Tuesday, April 29, 2008
Mitochondrial Eve and Near Extinction
From the Chicago Tribune:
Why does this sound familiar? Eve? A brush with extinction? Today's population growing from just a few? Oh, what is it about this that sounds familiar? Why do I feel like I've heard this before somewhere?
Human beings may have had a brush with extinction 70,000 years ago, an extensive genetic study suggests.
The human population at that time was reduced to small isolated groups in Africa, apparently because of drought, according to an analysis released Thursday.
The report notes that a separate study by researchers at Stanford University estimated the number of early humans may have shrunk as low as 2,000 before numbers began to expand again in the early Stone Age...
Previous studies using mitochondrial DNA _ which is passed down through mothers _ have traced modern humans to a single "mitochondrial Eve," who lived in Africa about 200,000 years ago.
The migrations of humans out of Africa to populate the rest of the world appear to have begun about 60,000 years ago, but little has been known about humans between Eve and that dispersal.
Why does this sound familiar?
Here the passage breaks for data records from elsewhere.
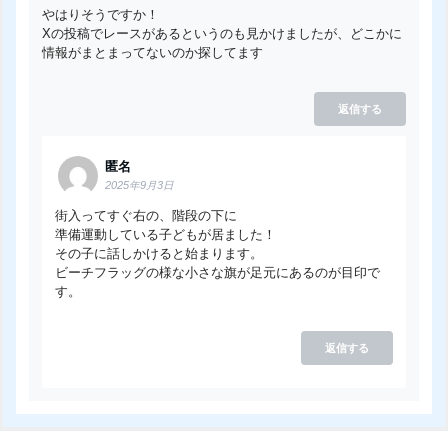
やはりそうですか！
Xの投稿でレースがあるというのも見かけましたが、どこかに
情報がまとまってないのか探してます
返信する
匿名
2025年9月3日
街入ってすぐ右の、階段の下に
準備運動している子どもが居ました！
その子に話しかけると始まります。
ビーチフラッグの様な小さな旗が足元にあるのが目印で
す。
返信する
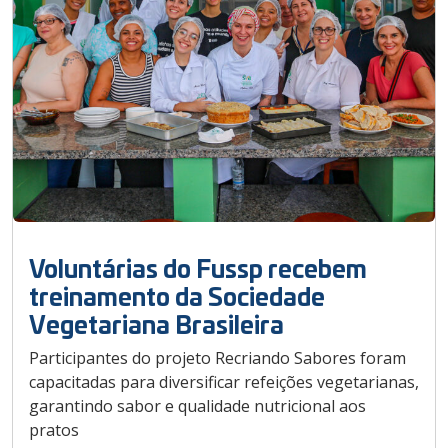
Voluntárias do Fussp recebem
treinamento da Sociedade
Vegetariana Brasileira
Participantes do projeto Recriando Sabores foram
capacitadas para diversificar refeições vegetarianas,
garantindo sabor e qualidade nutricional aos
pratos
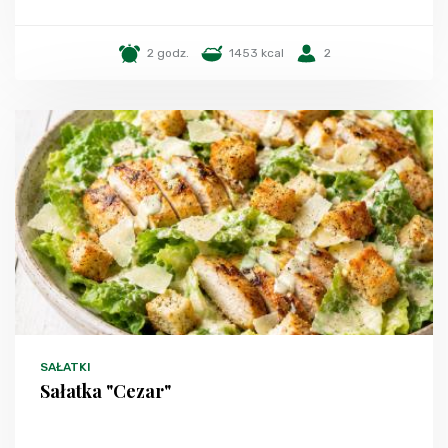
2 godz.
1453 kcal
2
SAŁATKI
Sałatka "Cezar"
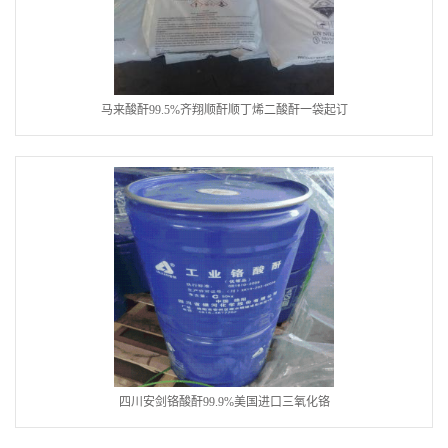
马来酸酐99.5%齐翔顺酐顺丁烯二酸酐一袋起订
四川安剑铬酸酐99.9%美国进口三氧化铬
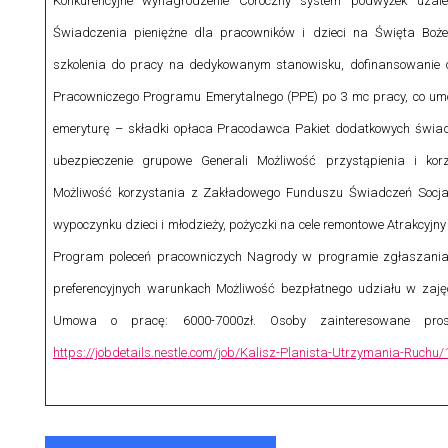
Konkurencyjne wynagrodzenie Coroczny system podwyżek uzale
Świadczenia pieniężne dla pracowników i dzieci na Święta Boże
szkolenia do pracy na dedykowanym stanowisku, dofinansowanie 
Pracowniczego Programu Emerytalnego (PPE) po 3 mc pracy, co u
emeryturę – składki opłaca Pracodawca Pakiet dodatkowych świa
ubezpieczenie grupowe Generali Możliwość przystąpienia i ko
Możliwość korzystania z Zakładowego Funduszu Świadczeń Socja
wypoczynku dzieci i młodzieży, pożyczki na cele remontowe Atrakcyj
Program poleceń pracowniczych Nagrody w programie zgłaszania
preferencyjnych warunkach Możliwość bezpłatnego udziału w zajęc
Umowa o pracę: 6000-7000zł.
Osoby zainteresowane pro
https://jobdetails.nestle.com/job/Kalisz-Planista-Utrzymania-Ruchu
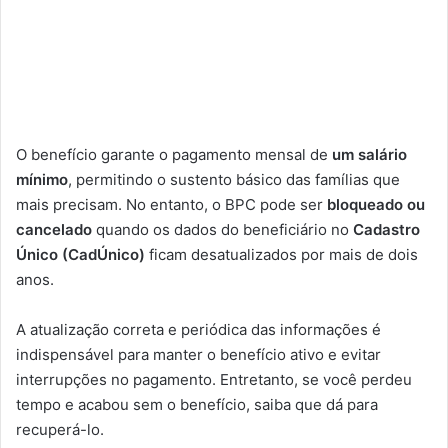
O benefício garante o pagamento mensal de
um salário
mínimo
, permitindo o sustento básico das famílias que
mais precisam. No entanto, o BPC pode ser
bloqueado ou
cancelado
quando os dados do beneficiário no
Cadastro
Único (CadÚnico)
ficam desatualizados por mais de dois
anos.
A atualização correta e periódica das informações é
indispensável para manter o benefício ativo e evitar
interrupções no pagamento. Entretanto, se você perdeu
tempo e acabou sem o benefício, saiba que dá para
recuperá-lo.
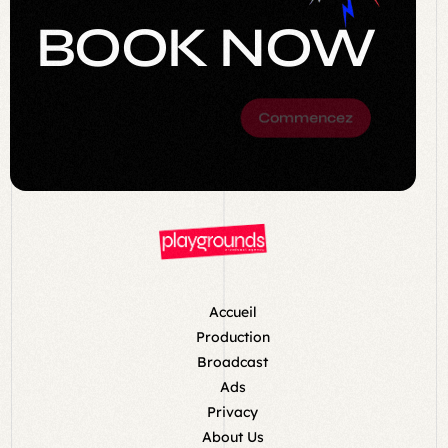
BOOK
NOW
Commencez
Accueil
Production
Broadcast
Ads
Privacy
About Us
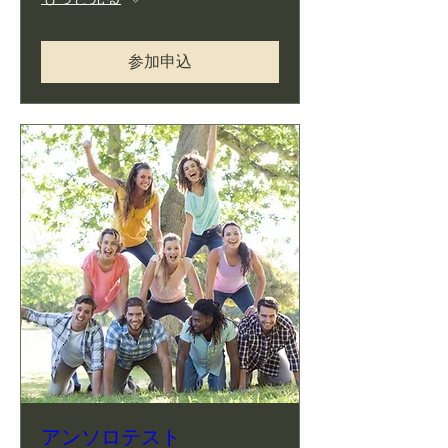
参加申込
アンソロテスト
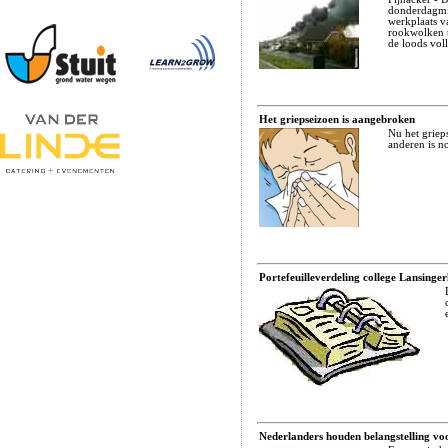
donderdagmi
werkplaats v
rookwolken 
de loods vol
Het griepseizoen is aangebroken
Nu het griep
anderen is n
Portefeuilleverdeling college Lansinge
Nederlanders houden belangstelling voo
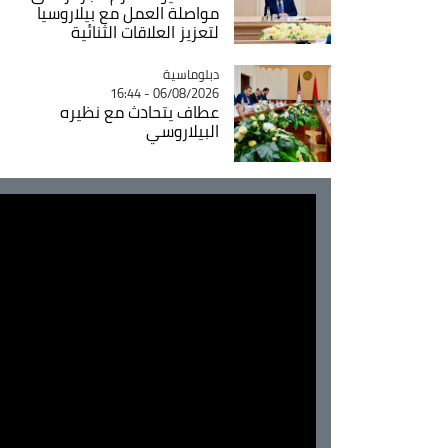
مواصلة العمل مع بيلاروسيا
لتعزيز العلاقات الثنائية
Catégorie
دبلوماسية
06/08/2026 - 16:44
عطاف يتحادث مع نظيره
البيلاروسي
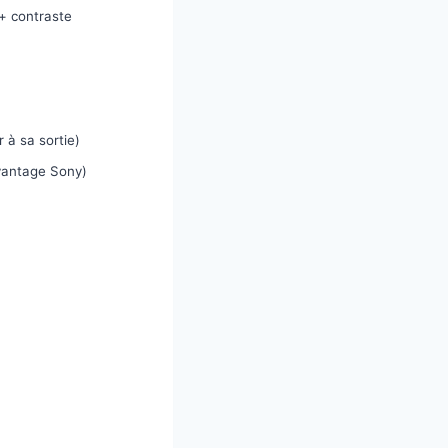
+ contraste
 à sa sortie)
vantage Sony)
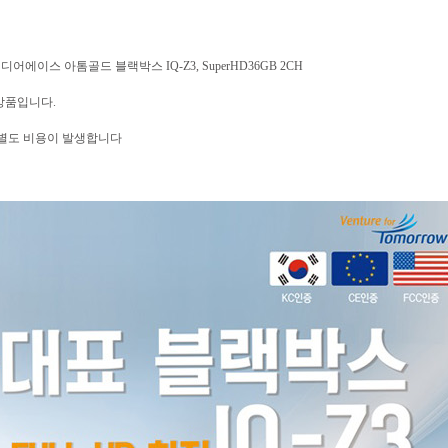
어에이스 아톰골드 블랙박스 IQ-Z3, SuperHD36GB 2CH
상품입니다.
 별도 비용이 발생합니다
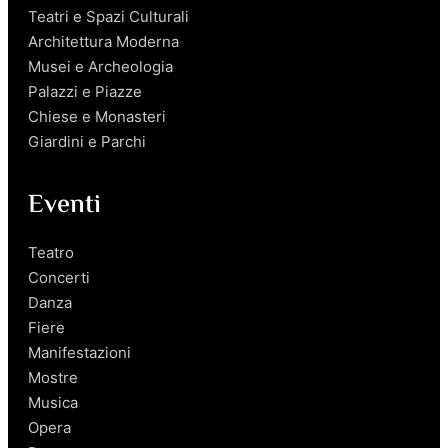
Teatri e Spazi Culturali
Architettura Moderna
Musei e Archeologia
Palazzi e Piazze
Chiese e Monasteri
Giardini e Parchi
Eventi
Teatro
Concerti
Danza
Fiere
Manifestazioni
Mostre
Musica
Opera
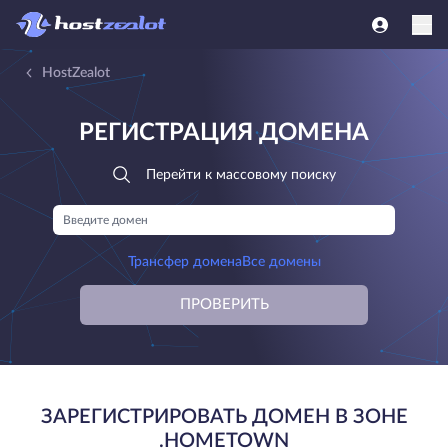
HostZealot
РЕГИСТРАЦИЯ ДОМЕНА
Перейти к массовому поиску
Трансфер домена
Все домены
ПРОВЕРИТЬ
ЗАРЕГИСТРИРОВАТЬ ДОМЕН В ЗОНЕ
.HOMETOWN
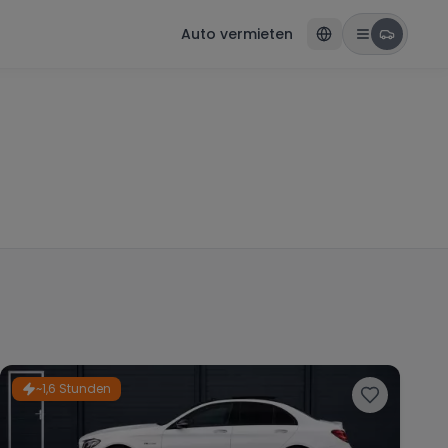
Auto vermieten
~1,6 Stunden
Eve? A brush with extinction? Today's population growing from just a few? Oh, what is it about this that sounds familiar? Why do I feel like I've heard this before somewhere?




2 Comments:
Was it in Amazing Comics #1? I don't know what you mean.
PAX
JD
The one from 1944 starring the Young Allies?
Come to think of it, that mitochondrial Eve sounds a bit like Sheena, Queen of the Jungle.